In the projection room, I twisted up into a chair the robot pushed forward and watched him and his mates insert shiny colored strips into five long, mlenb-shaped objects attached to the walls and ceiling. Naturally, I have learned since that the human terms are “film” and “projector,” respectively, but, at that time, everything was new and strange and wonderful; I was all optical tentacles and audal knobs.
The sheer quantity of things that humans possess! Their recording methods are so plentiful and varied—books, stereos, pencil-paper, to name but a few—that I am convinced their memories are largely outgrown evolutionary characteristics which, already atrophying, will be supplanted shortly by some method of keying recording apparatus directly to the thinking process. They have no need of carrying Books of Numbers in their minds, of memorizing individually some nine thousand years of racial history, of continually revising the conclusions drawn from an ancient incident to conform with the exigencies of a current one. Contemplation of their magnificent potentialities almost dissolves my ego.

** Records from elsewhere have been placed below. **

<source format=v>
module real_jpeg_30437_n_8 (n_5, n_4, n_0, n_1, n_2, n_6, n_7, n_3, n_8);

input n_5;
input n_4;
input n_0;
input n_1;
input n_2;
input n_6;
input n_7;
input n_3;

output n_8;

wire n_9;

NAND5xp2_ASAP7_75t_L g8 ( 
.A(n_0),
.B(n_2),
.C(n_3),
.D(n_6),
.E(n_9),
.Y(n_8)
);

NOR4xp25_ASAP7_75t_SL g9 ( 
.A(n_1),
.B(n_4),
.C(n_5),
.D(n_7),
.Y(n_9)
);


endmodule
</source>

Abruptly, the room darkened and a tiny spot of white expanded into the full-color, full-sound, full-olfactory and slightly tactile projection we have come to know so well. For some reason, the humans who make these stereos neglect almost completely the senses of taste, brotch, pressure and griggo—although the olfactory appeal stimulates an approximation of taste and an alert individual may brotch satisfactorily during an emotional sequence. The full-color—yes: it should be obvious that humans use only three primaries instead of the existing nine because they consider it a civilized simplicity; the very drabness of the combinations of blue, red and yellow, I believe, is a self-imposed limitation instituted as a challenge to their technicians.
As the human figures came to seeming life before me, I began to understand what Hogan Shlestertrap had meant by a “story.” A story is the history of one or more individuals in a specific cultural matrix. I wondered then just how Shlestertrap would derive a story from the meager life of a Plookh; he had known so few of us. I did not know of the wonderful human sense of imagination.

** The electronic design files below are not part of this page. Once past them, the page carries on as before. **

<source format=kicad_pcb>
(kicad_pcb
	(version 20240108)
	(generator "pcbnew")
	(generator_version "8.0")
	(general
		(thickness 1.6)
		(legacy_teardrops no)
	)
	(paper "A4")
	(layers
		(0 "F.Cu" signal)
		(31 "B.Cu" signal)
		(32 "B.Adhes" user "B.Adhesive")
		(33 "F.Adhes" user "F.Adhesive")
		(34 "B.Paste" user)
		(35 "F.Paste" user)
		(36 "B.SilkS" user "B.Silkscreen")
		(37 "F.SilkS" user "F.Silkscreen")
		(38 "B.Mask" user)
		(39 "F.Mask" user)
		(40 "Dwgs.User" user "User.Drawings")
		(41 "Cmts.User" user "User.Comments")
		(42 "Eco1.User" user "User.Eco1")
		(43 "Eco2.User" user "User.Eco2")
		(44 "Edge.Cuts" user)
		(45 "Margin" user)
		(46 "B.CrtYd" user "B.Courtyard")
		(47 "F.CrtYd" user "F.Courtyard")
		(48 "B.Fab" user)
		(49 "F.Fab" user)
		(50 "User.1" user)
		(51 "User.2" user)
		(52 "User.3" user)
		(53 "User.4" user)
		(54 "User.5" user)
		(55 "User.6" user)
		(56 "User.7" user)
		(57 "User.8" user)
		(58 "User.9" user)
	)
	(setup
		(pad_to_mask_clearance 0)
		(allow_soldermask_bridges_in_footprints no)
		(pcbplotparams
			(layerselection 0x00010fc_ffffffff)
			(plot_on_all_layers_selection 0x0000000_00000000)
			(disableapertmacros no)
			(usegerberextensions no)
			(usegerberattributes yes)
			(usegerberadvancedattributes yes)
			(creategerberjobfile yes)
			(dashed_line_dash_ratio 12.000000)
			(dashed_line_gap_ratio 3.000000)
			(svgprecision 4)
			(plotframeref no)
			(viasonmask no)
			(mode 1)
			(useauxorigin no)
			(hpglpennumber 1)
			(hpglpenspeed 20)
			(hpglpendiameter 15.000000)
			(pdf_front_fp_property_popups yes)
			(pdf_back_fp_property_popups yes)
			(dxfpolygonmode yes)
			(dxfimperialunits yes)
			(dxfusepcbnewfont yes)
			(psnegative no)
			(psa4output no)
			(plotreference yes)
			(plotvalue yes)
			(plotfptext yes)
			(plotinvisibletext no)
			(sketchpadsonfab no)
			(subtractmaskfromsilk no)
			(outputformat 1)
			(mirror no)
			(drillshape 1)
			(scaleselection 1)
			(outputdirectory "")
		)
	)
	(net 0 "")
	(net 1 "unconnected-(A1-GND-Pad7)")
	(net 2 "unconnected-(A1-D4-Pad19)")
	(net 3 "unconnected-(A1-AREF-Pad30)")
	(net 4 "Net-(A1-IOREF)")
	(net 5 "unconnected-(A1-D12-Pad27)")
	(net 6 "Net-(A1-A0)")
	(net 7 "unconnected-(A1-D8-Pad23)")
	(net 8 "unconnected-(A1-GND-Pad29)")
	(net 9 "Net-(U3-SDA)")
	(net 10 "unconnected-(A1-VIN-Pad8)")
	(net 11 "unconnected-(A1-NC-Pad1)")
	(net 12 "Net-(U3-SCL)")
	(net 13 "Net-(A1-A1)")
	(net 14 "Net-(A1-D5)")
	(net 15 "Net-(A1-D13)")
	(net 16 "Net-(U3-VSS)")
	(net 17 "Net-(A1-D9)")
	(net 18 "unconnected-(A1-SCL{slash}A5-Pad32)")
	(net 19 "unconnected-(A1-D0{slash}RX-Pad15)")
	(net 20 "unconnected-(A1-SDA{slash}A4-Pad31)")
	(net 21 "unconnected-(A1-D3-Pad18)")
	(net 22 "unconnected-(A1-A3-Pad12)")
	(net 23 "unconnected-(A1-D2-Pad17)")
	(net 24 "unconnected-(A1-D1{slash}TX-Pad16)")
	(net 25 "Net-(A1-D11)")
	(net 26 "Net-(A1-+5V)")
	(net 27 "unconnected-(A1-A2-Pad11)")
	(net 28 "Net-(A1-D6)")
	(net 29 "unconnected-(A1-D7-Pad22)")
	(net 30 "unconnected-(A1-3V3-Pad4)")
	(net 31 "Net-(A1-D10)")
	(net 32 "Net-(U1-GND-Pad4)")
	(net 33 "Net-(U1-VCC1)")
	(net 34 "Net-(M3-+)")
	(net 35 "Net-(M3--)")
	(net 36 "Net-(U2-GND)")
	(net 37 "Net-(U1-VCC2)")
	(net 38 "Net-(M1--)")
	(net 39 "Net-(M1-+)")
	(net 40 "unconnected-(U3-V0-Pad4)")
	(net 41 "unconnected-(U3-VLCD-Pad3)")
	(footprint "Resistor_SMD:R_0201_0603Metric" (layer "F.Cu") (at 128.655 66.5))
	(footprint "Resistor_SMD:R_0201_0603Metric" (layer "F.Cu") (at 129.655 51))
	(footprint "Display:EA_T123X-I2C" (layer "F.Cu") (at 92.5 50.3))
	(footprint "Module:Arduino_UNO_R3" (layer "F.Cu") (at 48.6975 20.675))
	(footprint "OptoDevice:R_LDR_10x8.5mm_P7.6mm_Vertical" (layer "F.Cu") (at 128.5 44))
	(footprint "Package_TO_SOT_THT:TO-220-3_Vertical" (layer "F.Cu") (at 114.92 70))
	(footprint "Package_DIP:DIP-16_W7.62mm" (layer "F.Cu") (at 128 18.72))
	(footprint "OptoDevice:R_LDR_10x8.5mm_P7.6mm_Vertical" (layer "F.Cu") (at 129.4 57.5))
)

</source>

This story, that I saw on that awesome first day of our civilization, was about their two sexes. One representative of each sex (a man, Louis Trescott—and a girl, Bettina Bramwell) figured as the protagonists of the film.
The story concerned the efforts of Bettina Bramwell and Louis Trescott to get together and lay an egg. Many and complex were the difficulties this pair faced, but, at last, having overcome every obstacle, they were united and ready to reproduce.

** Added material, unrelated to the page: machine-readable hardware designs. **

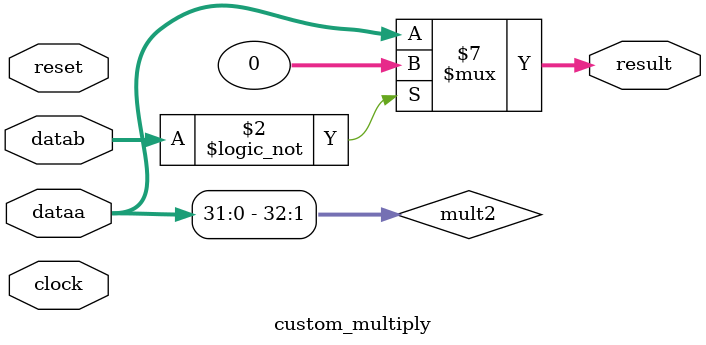
<source format=v>
module custom_multiply (
	
	// Inputs required for multicycle custom instructions
    input clock,
    input reset,

	input [31:0] dataa,
	input [31:0] datab,

	// Outputs
	output reg [31:0] result

);

wire  [32:0] mult2;

assign mult2[32:1] = dataa;

always @(*) begin
    if (datab == 32'd0) begin
        result <= 32'd0;
    end else if (datab == 32'd1) begin
        result <= dataa;
    end else begin
        result <= mult2[32:1];
    end
    
end

endmodule

</source>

Through some oversight, the story ended before the actual egg-laying; there was definite assurance, however, that the process would be under way shortly.
Thus, the first stereo I had ever seen. The colors sharpened in company with the sound of this obscure business called music, then all faded and disappeared. The lights returned to the room and the robots attended to the projectors. I went back to Shlestertrap, quivering with new knowledge.